▶ **What you need to do**
a: According to the biography of Sheryl Leach, what was the star of the show first envisioned as?
b: Reproduce word for word the part of the Sheryl Leach biography that runs from "Leach, a former" to "awards and honors.".

▶ **Document passage**
Sheryl Lyna Stamps Leach (born December 31, 1952) is an American author and creator of the children's show Barney & Friends, along with Kathy Parker and Dennis DeShazer.

Education
Leach holds a bachelor's degree in elementary education from Southern Methodist University (SMU) and a master's degree in bilingual education from Texas A&M University.

Career
Leach created Barney the Dinosaur in 1988. Together with co-creators Kathy Parker and Dennis DeShazer, she developed and launched the Barney property worldwide. Barney became one of the highest-rated children's television series and a best-selling children's brand globally.

Leach, a former teacher, worked with Parker and Deshazer on what would become the TV show in 1987. Originally, the star of the show was envisioned as a teddy bear, but since her toddler son sparked an interest in dinosaurs, the character was changed to a dinosaur. Leach and her team created a series of home videos called Barney and the Backyard Gang. The videos were sold directly to the public. In 1991, after Connecticut Public Television employee Larry Rifkin rented a Barney video for his daughter, he spoke with the creators about putting Barney on television. In October of that year, production began on the new TV show, titled Barney & Friends, and in April 1992, it premiered on PBS. Barney went onto receive a number of awards and honors.

▶ **Supplied entries**
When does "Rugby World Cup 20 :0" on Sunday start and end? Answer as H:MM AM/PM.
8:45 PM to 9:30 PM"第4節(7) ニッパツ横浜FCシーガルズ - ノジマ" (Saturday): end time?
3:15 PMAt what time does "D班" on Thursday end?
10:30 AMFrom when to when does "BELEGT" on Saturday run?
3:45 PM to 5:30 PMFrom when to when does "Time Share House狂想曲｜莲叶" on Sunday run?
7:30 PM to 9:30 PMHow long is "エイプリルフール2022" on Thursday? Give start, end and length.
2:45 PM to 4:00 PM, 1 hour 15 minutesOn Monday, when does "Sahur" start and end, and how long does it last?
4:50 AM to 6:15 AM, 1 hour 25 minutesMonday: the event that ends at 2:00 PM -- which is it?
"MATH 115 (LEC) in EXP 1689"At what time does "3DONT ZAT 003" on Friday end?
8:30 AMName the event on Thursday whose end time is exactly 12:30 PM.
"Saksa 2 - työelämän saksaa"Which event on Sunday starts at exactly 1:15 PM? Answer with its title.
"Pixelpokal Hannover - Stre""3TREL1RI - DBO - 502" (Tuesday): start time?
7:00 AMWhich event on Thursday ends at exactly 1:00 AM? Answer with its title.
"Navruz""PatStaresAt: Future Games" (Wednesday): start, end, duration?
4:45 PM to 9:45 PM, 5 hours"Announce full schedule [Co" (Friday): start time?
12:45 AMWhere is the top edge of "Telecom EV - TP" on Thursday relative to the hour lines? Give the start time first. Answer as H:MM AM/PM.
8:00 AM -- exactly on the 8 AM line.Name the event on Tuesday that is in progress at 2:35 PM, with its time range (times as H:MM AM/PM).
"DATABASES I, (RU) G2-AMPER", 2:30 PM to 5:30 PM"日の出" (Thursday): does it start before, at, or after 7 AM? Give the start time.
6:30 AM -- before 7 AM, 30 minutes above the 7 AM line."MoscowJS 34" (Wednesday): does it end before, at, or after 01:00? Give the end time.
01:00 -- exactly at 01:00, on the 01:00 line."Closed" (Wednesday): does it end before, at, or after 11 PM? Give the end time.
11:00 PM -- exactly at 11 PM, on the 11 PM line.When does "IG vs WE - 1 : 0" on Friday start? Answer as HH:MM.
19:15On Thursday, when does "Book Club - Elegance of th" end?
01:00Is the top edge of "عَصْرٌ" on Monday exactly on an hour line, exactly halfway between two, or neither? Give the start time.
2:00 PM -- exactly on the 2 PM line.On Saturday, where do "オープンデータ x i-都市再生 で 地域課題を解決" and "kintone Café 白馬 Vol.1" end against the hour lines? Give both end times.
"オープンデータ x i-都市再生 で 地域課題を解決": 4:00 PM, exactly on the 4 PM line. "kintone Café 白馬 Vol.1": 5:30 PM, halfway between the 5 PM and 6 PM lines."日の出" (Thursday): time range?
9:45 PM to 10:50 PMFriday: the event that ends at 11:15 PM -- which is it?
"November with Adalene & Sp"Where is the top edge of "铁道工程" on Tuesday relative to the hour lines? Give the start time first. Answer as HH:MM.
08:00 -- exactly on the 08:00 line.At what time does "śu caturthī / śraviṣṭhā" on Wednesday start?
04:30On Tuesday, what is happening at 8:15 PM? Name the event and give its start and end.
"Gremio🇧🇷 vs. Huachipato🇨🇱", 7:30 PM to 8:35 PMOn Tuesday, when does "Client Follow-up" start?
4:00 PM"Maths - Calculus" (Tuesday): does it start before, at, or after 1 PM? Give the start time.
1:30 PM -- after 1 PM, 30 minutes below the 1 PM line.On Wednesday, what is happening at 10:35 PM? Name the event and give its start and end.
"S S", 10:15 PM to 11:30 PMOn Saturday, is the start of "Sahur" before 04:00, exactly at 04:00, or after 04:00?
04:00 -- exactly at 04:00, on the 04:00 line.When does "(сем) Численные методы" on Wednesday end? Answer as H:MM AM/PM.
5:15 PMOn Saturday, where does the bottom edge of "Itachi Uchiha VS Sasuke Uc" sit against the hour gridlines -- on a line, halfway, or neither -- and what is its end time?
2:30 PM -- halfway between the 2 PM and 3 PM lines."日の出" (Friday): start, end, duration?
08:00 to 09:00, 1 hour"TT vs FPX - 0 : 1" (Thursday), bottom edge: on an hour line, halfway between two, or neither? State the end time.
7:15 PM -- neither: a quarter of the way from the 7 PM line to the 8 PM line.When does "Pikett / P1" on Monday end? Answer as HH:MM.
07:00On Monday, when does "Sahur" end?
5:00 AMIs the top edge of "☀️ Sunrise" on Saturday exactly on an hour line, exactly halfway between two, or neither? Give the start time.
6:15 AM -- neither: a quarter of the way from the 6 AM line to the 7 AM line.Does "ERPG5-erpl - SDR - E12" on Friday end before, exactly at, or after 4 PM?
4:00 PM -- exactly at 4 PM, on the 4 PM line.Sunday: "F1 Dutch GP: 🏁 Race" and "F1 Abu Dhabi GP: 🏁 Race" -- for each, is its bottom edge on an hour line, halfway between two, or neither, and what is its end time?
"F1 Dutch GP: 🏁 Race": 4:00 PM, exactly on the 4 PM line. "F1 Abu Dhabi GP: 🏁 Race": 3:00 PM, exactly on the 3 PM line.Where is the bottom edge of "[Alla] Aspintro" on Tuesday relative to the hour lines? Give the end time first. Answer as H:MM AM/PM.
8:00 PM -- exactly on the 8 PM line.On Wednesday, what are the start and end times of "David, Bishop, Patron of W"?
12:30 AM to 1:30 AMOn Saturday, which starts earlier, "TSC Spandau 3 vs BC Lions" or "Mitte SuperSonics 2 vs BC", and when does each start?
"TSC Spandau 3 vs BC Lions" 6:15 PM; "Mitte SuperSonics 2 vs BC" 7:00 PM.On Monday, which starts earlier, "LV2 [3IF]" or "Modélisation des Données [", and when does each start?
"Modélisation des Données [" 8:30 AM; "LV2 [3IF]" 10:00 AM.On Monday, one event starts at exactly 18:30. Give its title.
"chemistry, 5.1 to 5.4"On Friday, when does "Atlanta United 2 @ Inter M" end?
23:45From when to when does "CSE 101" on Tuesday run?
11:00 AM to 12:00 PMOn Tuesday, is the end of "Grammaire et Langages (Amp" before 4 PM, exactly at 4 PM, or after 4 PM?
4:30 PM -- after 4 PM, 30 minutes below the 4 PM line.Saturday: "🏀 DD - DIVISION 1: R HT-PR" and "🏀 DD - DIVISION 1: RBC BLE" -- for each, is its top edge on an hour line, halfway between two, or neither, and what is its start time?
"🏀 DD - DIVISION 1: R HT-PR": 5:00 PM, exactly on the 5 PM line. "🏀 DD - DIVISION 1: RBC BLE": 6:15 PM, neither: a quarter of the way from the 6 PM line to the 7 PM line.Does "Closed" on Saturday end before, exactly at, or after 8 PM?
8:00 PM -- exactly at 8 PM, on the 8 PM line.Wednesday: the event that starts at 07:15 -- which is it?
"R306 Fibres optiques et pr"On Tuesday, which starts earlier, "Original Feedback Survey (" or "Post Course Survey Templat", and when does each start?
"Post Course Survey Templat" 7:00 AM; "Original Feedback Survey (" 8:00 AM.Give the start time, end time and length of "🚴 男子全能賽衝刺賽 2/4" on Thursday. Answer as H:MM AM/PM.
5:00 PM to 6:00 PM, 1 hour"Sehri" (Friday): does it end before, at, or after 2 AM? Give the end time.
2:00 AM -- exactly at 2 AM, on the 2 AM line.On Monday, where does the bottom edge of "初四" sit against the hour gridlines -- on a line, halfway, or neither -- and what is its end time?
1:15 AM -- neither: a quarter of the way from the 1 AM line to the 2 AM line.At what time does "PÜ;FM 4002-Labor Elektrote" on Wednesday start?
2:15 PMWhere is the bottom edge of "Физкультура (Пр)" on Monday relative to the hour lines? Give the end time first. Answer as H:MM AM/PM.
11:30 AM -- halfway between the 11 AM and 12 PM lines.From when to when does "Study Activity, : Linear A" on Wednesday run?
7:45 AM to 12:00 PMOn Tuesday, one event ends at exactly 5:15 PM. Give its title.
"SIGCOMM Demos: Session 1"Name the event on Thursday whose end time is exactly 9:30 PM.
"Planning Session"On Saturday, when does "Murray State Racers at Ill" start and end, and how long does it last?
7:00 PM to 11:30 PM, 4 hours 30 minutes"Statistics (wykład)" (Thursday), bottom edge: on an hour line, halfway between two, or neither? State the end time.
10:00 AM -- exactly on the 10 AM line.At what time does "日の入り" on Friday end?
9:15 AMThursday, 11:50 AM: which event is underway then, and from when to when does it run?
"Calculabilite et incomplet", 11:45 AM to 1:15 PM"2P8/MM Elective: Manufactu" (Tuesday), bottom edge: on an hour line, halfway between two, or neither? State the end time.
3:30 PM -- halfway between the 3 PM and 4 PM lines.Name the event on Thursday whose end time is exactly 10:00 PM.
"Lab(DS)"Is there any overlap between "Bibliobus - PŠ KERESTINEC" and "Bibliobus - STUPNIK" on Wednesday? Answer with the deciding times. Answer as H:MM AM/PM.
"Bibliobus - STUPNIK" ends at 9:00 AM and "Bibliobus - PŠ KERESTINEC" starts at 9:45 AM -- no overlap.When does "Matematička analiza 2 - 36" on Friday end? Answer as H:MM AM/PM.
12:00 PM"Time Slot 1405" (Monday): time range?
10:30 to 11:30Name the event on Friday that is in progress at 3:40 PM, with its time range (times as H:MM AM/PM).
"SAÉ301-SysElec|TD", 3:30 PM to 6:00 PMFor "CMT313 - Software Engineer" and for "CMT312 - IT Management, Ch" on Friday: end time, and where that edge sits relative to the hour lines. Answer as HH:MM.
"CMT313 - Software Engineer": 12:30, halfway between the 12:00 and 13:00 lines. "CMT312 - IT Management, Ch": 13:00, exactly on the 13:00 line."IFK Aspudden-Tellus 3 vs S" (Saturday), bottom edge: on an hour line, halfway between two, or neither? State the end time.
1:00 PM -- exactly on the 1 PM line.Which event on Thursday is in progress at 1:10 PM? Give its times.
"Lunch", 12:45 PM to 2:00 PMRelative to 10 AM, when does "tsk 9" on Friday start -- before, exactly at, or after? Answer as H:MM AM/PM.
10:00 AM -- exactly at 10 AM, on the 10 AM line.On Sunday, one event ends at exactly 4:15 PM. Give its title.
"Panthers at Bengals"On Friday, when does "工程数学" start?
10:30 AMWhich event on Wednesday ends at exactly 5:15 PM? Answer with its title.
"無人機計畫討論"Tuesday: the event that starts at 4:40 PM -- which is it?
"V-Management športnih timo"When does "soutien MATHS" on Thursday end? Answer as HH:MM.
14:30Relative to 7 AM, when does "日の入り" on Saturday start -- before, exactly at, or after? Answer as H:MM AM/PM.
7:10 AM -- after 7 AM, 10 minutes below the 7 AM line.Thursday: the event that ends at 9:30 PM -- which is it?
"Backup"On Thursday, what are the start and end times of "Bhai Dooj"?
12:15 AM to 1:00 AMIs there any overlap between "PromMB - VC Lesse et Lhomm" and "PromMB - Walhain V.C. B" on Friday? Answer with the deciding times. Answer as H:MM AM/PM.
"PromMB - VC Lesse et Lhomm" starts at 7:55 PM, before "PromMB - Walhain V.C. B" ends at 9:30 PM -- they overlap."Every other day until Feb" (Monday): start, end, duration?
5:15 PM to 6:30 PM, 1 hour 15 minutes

▶ **Responses to the tasks**
a: A teddy bear.

b:
Leach, a former teacher, worked with Parker and Deshazer on what would become the TV show in 1987. Originally, the star of the show was envisioned as a teddy bear, but since her toddler son sparked an interest in dinosaurs, the character was changed to a dinosaur. Leach and her team created a series of home videos called Barney and the Backyard Gang. The videos were sold directly to the public. In 1991, after Connecticut Public Television employee Larry Rifkin rented a Barney video for his daughter, he spoke with the creators about putting Barney on television. In October of that year, production began on the new TV show, titled Barney & Friends, and in April 1992, it premiered on PBS. Barney went onto receive a number of awards and honors.